* [Requirement]:
Turn the records, from their first line through the line containing "tasks and responsibilities", into a numbered list with both of those lines included and blank lines left out.

* [Excerpted records]:
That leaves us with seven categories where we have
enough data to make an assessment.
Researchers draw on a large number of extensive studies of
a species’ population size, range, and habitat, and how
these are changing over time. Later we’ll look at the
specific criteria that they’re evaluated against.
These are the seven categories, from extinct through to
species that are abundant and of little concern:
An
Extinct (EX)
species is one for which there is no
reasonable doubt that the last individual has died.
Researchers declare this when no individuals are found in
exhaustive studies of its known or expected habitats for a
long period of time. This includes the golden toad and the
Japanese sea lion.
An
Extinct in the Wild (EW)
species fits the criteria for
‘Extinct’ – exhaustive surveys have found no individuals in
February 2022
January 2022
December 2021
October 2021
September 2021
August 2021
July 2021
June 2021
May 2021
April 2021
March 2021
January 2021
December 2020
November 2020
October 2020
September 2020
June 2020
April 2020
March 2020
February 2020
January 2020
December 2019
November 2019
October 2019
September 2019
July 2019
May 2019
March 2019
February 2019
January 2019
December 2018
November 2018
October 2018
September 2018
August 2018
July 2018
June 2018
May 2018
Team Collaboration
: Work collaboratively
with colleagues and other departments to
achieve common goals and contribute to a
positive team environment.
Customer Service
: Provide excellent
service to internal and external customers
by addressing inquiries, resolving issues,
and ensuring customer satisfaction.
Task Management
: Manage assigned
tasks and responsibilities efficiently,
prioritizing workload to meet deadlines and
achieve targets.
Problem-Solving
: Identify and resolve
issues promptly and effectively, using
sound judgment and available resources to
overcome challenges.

* [Result of the task]:
1. That leaves us with seven categories where we have
2. enough data to make an assessment.
3. Researchers draw on a large number of extensive studies of
4. a species’ population size, range, and habitat, and how
5. these are changing over time. Later we’ll look at the
6. specific criteria that they’re evaluated against.
7. These are the seven categories, from extinct through to
8. species that are abundant and of little concern:
9. An
10. Extinct (EX)
11. species is one for which there is no
12. reasonable doubt that the last individual has died.
13. Researchers declare this when no individuals are found in
14. exhaustive studies of its known or expected habitats for a
15. long period of time. This includes the golden toad and the
16. Japanese sea lion.
17. An
18. Extinct in the Wild (EW)
19. species fits the criteria for
20. ‘Extinct’ – exhaustive surveys have found no individuals in
21. February 2022
22. January 2022
23. December 2021
24. October 2021
25. September 2021
26. August 2021
27. July 2021
28. June 2021
29. May 2021
30. April 2021
31. March 2021
32. January 2021
33. December 2020
34. November 2020
35. October 2020
36. September 2020
37. June 2020
38. April 2020
39. March 2020
40. February 2020
41. January 2020
42. December 2019
43. November 2019
44. October 2019
45. September 2019
46. July 2019
47. May 2019
48. March 2019
49. February 2019
50. January 2019
51. December 2018
52. November 2018
53. October 2018
54. September 2018
55. August 2018
56. July 2018
57. June 2018
58. May 2018
59. Team Collaboration
60. : Work collaboratively
61. with colleagues and other departments to
62. achieve common goals and contribute to a
63. positive team environment.
64. Customer Service
65. : Provide excellent
66. service to internal and external customers
67. by addressing inquiries, resolving issues,
68. and ensuring customer satisfaction.
69. Task Management
70. : Manage assigned
71. tasks and responsibilities efficiently,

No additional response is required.